-- Opening Marker --

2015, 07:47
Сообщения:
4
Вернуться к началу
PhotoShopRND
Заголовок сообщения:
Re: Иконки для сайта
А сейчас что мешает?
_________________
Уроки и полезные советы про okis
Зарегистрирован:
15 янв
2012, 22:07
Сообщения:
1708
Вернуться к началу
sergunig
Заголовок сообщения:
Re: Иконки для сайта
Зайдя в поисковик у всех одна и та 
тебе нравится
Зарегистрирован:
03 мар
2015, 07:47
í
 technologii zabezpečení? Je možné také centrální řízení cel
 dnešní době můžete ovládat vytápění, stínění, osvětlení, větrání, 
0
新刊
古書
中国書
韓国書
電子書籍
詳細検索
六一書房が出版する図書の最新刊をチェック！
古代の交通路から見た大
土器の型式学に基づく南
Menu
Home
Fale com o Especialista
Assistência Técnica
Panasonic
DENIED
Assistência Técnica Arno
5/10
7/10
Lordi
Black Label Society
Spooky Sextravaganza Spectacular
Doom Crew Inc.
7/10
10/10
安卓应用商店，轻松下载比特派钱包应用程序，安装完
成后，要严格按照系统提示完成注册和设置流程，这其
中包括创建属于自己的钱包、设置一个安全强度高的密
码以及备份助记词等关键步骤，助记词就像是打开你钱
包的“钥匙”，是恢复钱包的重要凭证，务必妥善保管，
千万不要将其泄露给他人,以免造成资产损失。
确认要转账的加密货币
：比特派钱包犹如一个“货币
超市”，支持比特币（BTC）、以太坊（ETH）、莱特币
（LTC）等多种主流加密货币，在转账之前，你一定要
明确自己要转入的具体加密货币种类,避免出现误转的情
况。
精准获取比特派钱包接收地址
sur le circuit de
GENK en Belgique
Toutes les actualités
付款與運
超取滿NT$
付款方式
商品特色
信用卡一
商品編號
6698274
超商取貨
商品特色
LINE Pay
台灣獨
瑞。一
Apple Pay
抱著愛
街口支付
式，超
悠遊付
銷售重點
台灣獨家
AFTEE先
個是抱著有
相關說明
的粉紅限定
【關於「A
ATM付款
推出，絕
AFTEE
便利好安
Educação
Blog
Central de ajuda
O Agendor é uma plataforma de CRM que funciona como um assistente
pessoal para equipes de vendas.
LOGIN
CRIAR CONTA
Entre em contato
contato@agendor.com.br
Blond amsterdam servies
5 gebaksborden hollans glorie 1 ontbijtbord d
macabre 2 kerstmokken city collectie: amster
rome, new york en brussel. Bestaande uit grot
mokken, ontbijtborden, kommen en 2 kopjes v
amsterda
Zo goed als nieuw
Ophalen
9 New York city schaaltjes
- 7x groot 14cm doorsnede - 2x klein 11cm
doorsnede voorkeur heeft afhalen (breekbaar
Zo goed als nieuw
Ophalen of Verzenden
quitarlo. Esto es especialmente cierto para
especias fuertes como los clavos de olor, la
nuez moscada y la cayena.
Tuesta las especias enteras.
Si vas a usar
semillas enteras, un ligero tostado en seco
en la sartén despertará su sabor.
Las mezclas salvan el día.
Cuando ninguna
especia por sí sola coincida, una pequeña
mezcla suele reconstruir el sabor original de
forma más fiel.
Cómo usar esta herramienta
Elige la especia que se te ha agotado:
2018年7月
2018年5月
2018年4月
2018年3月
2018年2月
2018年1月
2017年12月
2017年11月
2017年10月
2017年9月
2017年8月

-- Closing Marker --

Task to carry out :: Pick out every line in the records that contains the string "city" and copy each of those lines in full. Case counts, so only matches with the same capitalization qualify.

Written solution ::
macabre 2 kerstmokken city collectie: amster
9 New York city schaaltjes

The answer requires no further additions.